## Bereitgestellter Auszug
......

Nationalismus und Emanzipation Hand in Hand?

Irische Soldaten in Stafford Gaol nach dem gescheiterten Osteraufstand von 1916

Ostermontag 1916, Dublin – mitten im großbritischen Imperium George des V. geschieht Beispielloses: Über dem Hauptgebäude der Post wehen zwei neue Fahnen, eine grüne, mit Schriftzug der soeben ausgerufenen irischen Republik, dazu flattert etwas tiefer eine Trikolore in Grün, Weiß, Orange, die Irland gleichermaßen als Land der Katholiken (Grün) und der Protestanten (Orange) ausweist.

Kurz zuvor hatte Patrick Pearse (1879–1916) vor Passanten auf der Straße die Unabhängigkeitserklärung gegenüber England verlesen. Pearse ist Schulleiter und Schriftsteller, aber auch Herausgeber der gälischen Zeitschrift An Claidheamh Soluis, „Das Schwert des Lichts“1, dazu gläubiger Katholik, der Parallelen der Auferstehung Jesu mit der Erweckung seiner Nation sieht.

Allerdings gab es bis dahin nie einen irischen Nationalstaat.2 Auch die alte gälische Sprache und Kultur hatte sich nur in entlegenen Landesteilen erhalten, denn in den letzten Jahrhunderten waren Millionen der armen, meist gälisch sprechenden Iren nach England, Schottland, USA, Kanada, Australien, usw. ausgewandert.3

An diesem kirchlichen Feiertag scheinen die meisten der zahlreichen Spazierenden im städtebaulich gesehen sehr britisch wirkenden Zentrum von Dublin mehr verwirrt als begeistert; Zustimmung erhält Pearse für seine Rede kaum. Auch die Bewegungen der 1200 mit Gewehren Bewaffneten, die sich zunächst ohne nennenswerten Widerstand in der ganzen Stadt auf strategisch wichtige Gebäude verteilen, werden mit Misstrauen beobachtet.

......

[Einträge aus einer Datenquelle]

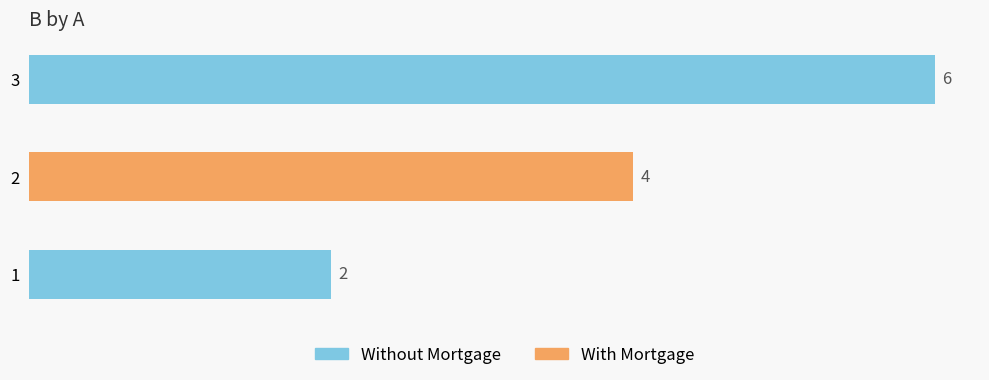

How many distinct data groups are displayed?

1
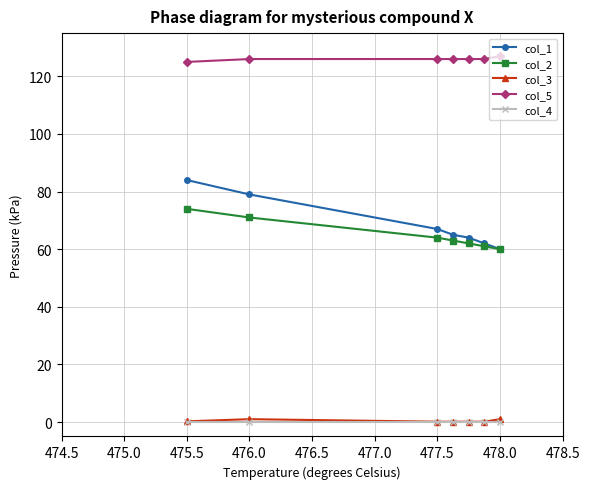

How many data points does each series have?

7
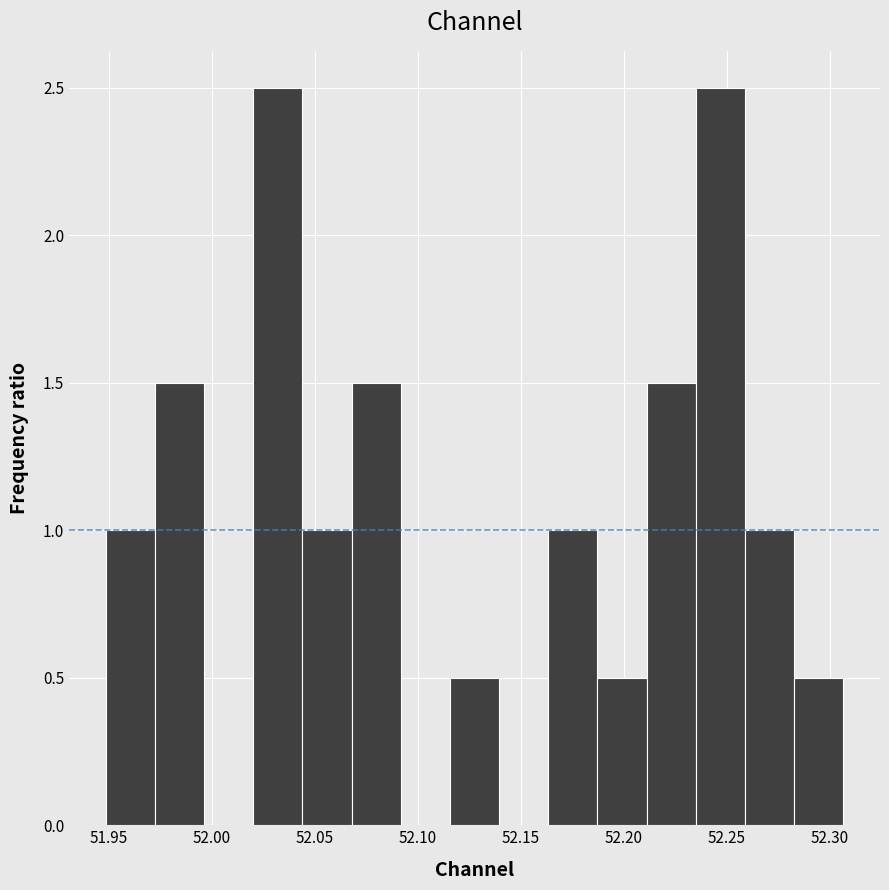

Reading left to right, list every bar in this chart as the range it spans on the x-axis followed by its height. Neither the bar edges nor the heights are printed on the chart, so give them approximately, as read against the axes.

51.950 to 51.970: 1.0
51.970 to 51.995: 1.5
51.995 to 52.020: 0
52.020 to 52.045: 2.5
52.045 to 52.070: 1.0
52.070 to 52.090: 1.5
52.090 to 52.115: 0
52.115 to 52.140: 0.5
52.140 to 52.165: 0
52.165 to 52.185: 1.0
52.185 to 52.210: 0.5
52.210 to 52.235: 1.5
52.235 to 52.260: 2.5
52.260 to 52.285: 1.0
52.285 to 52.305: 0.5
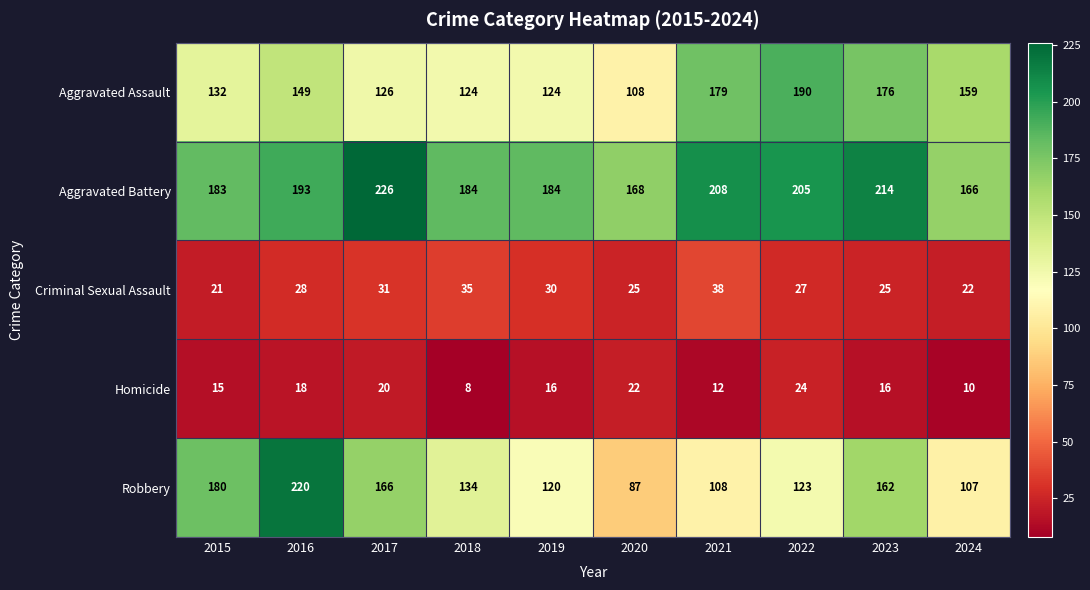

What is the lowest value of the Criminal Sexual Assault series?

21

......

## Aufgabenstellung
(1) Beantworten Sie anhand des Textes über den Osteraufstand die folgenden Fragen:
(a) In welchen Farben ist die Trikolore gehalten, die über dem Hauptgebäude der Post weht?
(b) Welche gälische Zeitschrift gibt Patrick Pearse heraus?
(c) Wie viele mit Gewehren Bewaffnete verteilen sich in der Stadt auf strategisch wichtige Gebäude?
(2) Übertragen Sie aus dem Text über den Osteraufstand den Abschnitt von „Ostermontag 1916, Dublin“ bis einschließlich „Protestanten (Orange) ausweist.“ wortgetreu.
(3) Nehmen Sie den Text über den Osteraufstand wieder auf und schreiben Sie ihn im Anschluss an seinen letzten Satz weiter.

## Lösungen nach Aufgaben
(1)
(a) Grün, Weiß und Orange
(b) An Claidheamh Soluis („Das Schwert des Lichts“)
(c) 1200

(2)
Ostermontag 1916, Dublin – mitten im großbritischen Imperium George des V. geschieht Beispielloses: Über dem Hauptgebäude der Post wehen zwei neue Fahnen, eine grüne, mit Schriftzug der soeben ausgerufenen irischen Republik, dazu flattert etwas tiefer eine Trikolore in Grün, Weiß, Orange, die Irland gleichermaßen als Land der Katholiken (Grün) und der Protestanten (Orange) ausweist.

(3)
Unabhängigkeitserklärung, Ostern 1916

Die meisten der Aufständischen sind einfach gekleidet, stammen aus der Arbeiterklasse. Ihr Anführer ist der Sozialist und Gewerkschaftsführer James Connolly, dessen proletarische Irish Citizen Armee (ICA) sich erst vor wenigen Tagen mit den Aufständischen der Irisch Republikanischen Bruderschaft (IRB) zusammengeschlossen haben. Vielerorts, vor allen auch in Cork und Belfast warten weitere Männer der IRB auf ihre Befehle.

Was sich an diesem Montag vor den Augen der unwilligen Dubliner*innen abspielt, schwelte lange: Seit 1913 traten die Irish Volunteers, „irische Freiwillige“, immer offener als eine Art Gegenmacht gegenüber der englischen Polizei auf, jedenfalls bis die Eskalation zum Weltkrieg im Sommer 1914 ihre Organisation gehörig durcheinander wirbelte. Der weitaus größte Teil, etwa 175.000, befolgte den Aufruf des gemäßigten irischen Führers John Redmonds, sich der englischen Armee anzuschließen, um durch diese Loyalität später mehr Rechte zu erhalten. Die kleinere radikalere Gruppe innerhalb der Freiwilligen, etwa 13.500 Männer, im Geheimen von der IRB geleitet, sah die Sache genau umgekehrt: England war der Feind und durfte nicht unterstützt werden. Die IRB, verbunden mit der 1905 gegründeten Partei Sinn Fein, „Wir selbst“, organisierte den Osteraufstand an der offiziellen Führung der Irish Volunteers vorbei, was einen Teil der auftretenden Abstimmungsschwierigkeiten erklärt. In Dublin stellt die IRB 1000 der 1200 Kämpfenden. Die übrigen zweihundert Männer und Frauen der ICA entstammen dem bisher heftigsten Klassenkampf Irlands: Vom August 1913 bis Januar 1914 versuchten, angefangen mit der Straßenbahn4, etwa 400 Unternehmer, in ihren Betrieben Gewerkschaften zu verhindern. Davon betroffene 20.000 Arbeiter*innen in Dublin streikten und wurden ausgesperrt. Nach Unruhen, die zwei Menschenleben und viele hundert Verletzte kosteten, bildeten die Gewerkschaften die ICA zum Selbstschutz.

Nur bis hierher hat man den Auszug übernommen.